Kelp DAO Challenges LayerZero's Exploit Narrative
The blame game is heating up following the $290 million rsETH bridge exploit, with liquid restaking protocol Kelp DAO directly refuting LayerZero's account of the incident. While LayerZero's initial post-mortem pointed fingers at Kelp DAO for allegedly ignoring warnings about its '1/1 DVN configuration,' Kelp is now pushing back, asserting that the vulnerability stemmed from LayerZero's own infrastructure and default settings.

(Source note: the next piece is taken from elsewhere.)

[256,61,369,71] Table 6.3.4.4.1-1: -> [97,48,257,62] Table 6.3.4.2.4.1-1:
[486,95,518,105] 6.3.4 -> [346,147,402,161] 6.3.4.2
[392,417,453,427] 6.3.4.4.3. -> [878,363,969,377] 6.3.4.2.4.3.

The $290 Million rsETH Exploit: A Recap
On Saturday, attackers successfully drained approximately 116,500 rsETH, valued at around $290 million, from Kelp DAO's LayerZero-powered bridge. The method involved compromising servers that LayerZero's verifier relied upon to validate cross-chain transactions, then overwhelming backup servers with junk traffic to force the system onto the compromised ones. This sophisticated attack highlighted a critical vulnerability in the cross-chain messaging infrastructure.
LayerZero's Initial Stance and Kelp DAO's Rebuttal
LayerZero's initial assessment suggested that Kelp DAO chose a '1-of-1 DVN setup' despite recommendations for a multi-verifier redundancy. A '1/1 configuration' means only a single validator is required to sign off on a cross-chain message, creating a single point of failure. However, sources close to Kelp DAO contend that the compromised decentralized verifier network (DVN) was LayerZero's own infrastructure, not a third-party verifier. They claim that all the infrastructure involved in the compromise was built and run by LayerZero.

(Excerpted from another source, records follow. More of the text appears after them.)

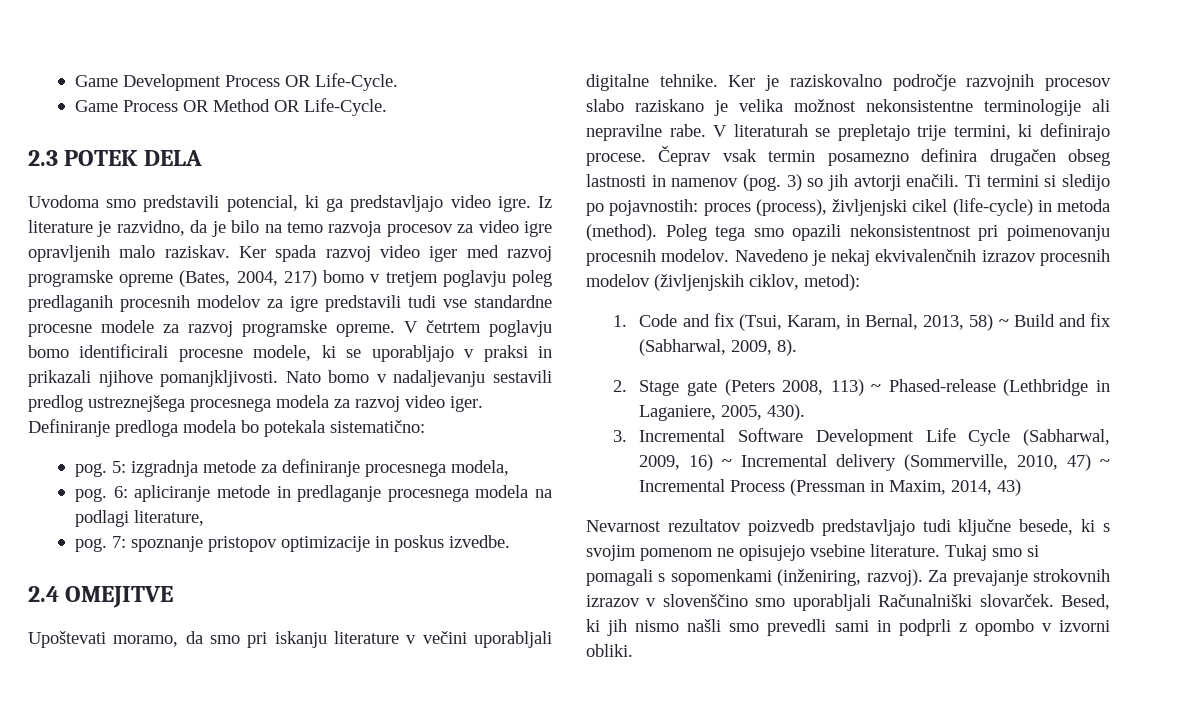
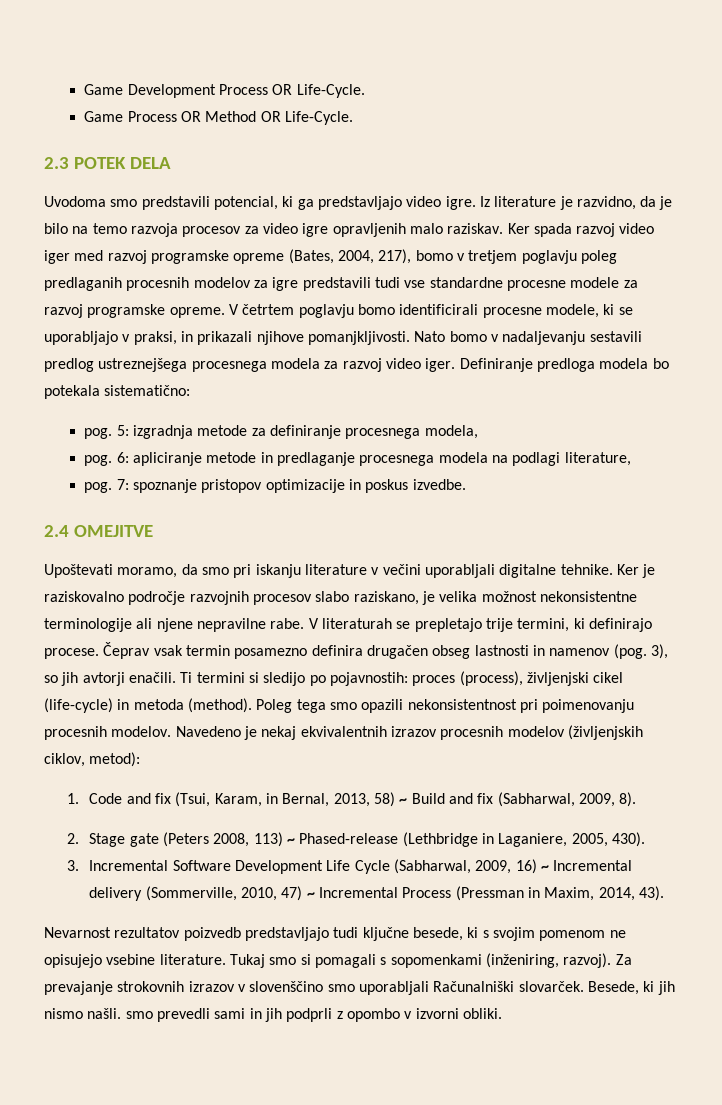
[283,270,317,287] 217) -> [378,249,412,264] 217),
[483,345,528,362] praksi -> [133,331,177,345] praksi,
[635,99,704,112] raziskano -> [353,591,419,605] raziskano,
(1110, 105) none -> [156,618,193,632] njene
[786,174,802,191] 3) -> [650,644,668,659] 3),
[875,249,977,262] ekvivalenčnih -> [300,726,387,737] ekvivalentnih
[997,479,1022,496] 43) -> [638,886,664,901] 43).
[1061,594,1110,610] Besed, -> [587,981,639,995] Besede,
[687,619,722,632] našli -> [87,1008,122,1019] našli.
(891, 626) none -> [264,1008,282,1022] jih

Furthermore, Kelp DAO argues that the '1/1 configuration' was not a fringe choice made against advice. Instead, it was presented as an onboarding default. Evidence cited includes LayerZero's own quickstart guide and default GitHub configurations, which reportedly promote a 1/1 DVN setup. It's also suggested that as many as 40% of protocols currently operating on LayerZero utilize this same configuration, undermining LayerZero's claim that Kelp's setup was an outlier.
Implications and LayerZero's Response
This dispute has significant implications for cross-chain security and the broader LayerZero ecosystem. If Kelp DAO's claims hold true, it suggests a systemic issue with LayerZero's default configurations rather than an isolated user error. In response to the incident and the ongoing controversy, LayerZero has announced a drastic measure: it will cease signing messages for any application that continues to use a single-verifier setup. This move effectively forces a broad migration for numerous protocols, compelling them to adopt more robust multi-verifier configurations to ensure continued functionality.
The incident underscores the critical importance of robust security practices and transparent communication in the decentralized finance space. As protocols continue to build on cross-chain infrastructure, the responsibility for security, whether shared or singular, remains a central point of contention and evolution.